**** Data ****

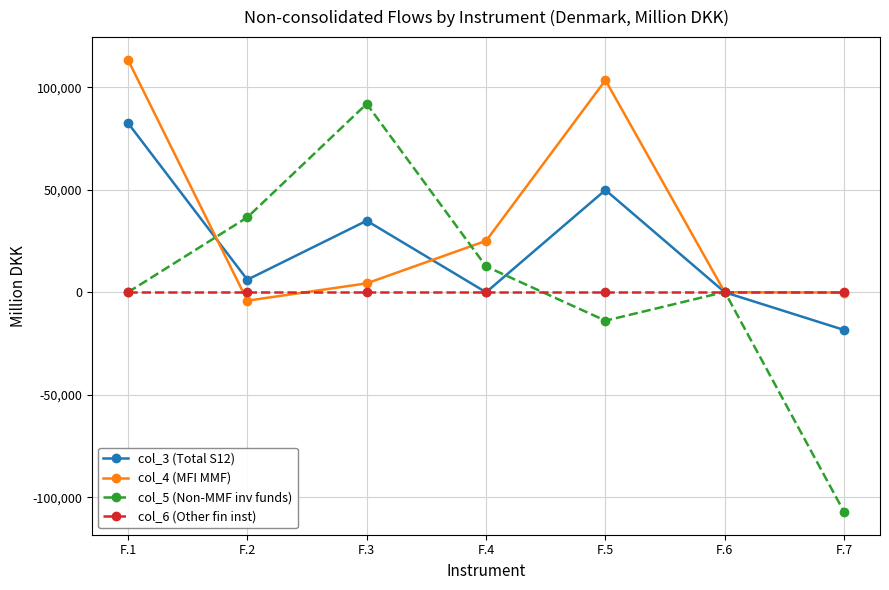

Which series has the widest spread of values?

col_5 (Non-MMF inv funds)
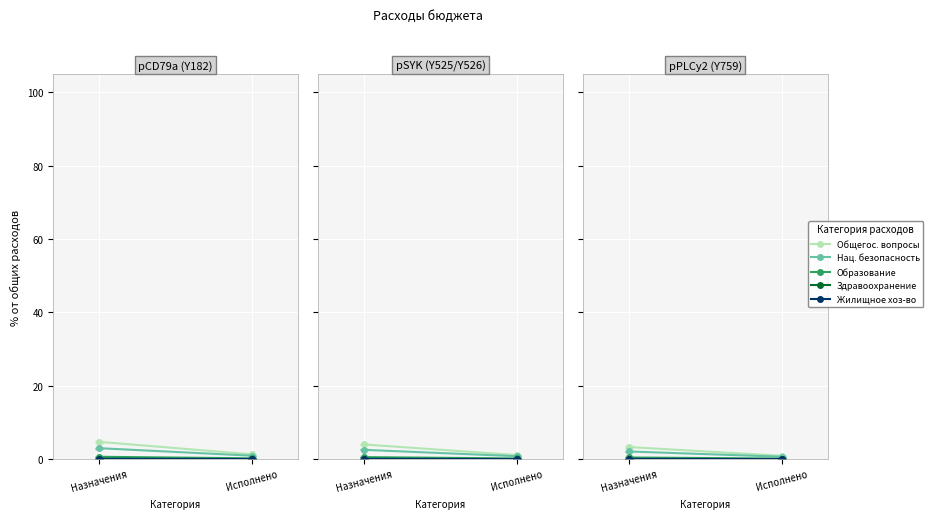

Is it true that Образование equals 0.5 at Назначения?

True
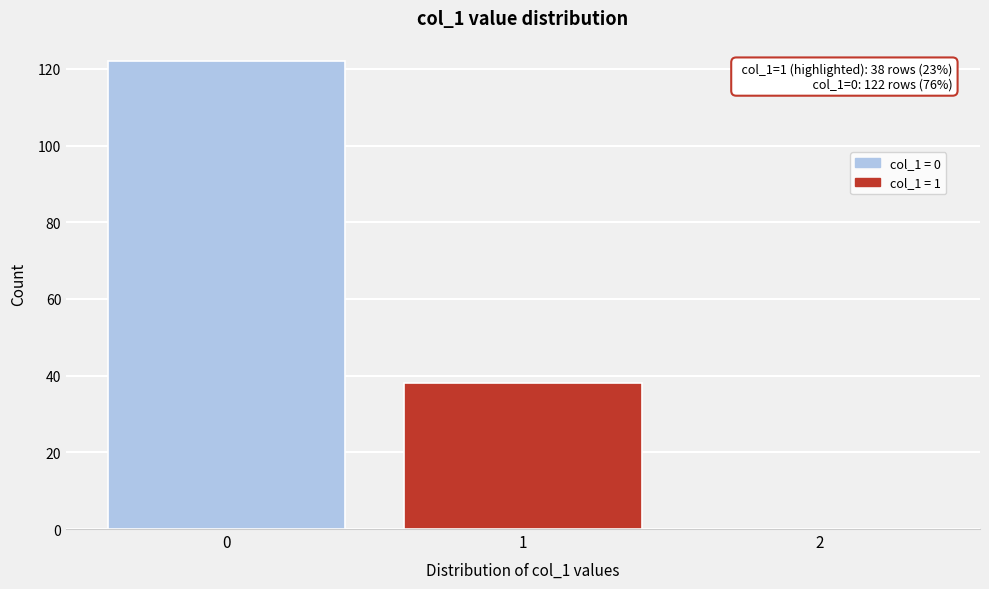

Reading left to right, extract all data points from this chart.

0=122	1=38	2=0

****

Rewrite the records above as a numbered list, one line per item, skipping blank lines and leaving out the pictures.

### Written reply
1. Which series has the widest spread of values?
2. col_5 (Non-MMF inv funds)
3. Is it true that Образование equals 0.5 at Назначения?
4. True
5. Reading left to right, extract all data points from this chart.
6. 0=122	1=38	2=0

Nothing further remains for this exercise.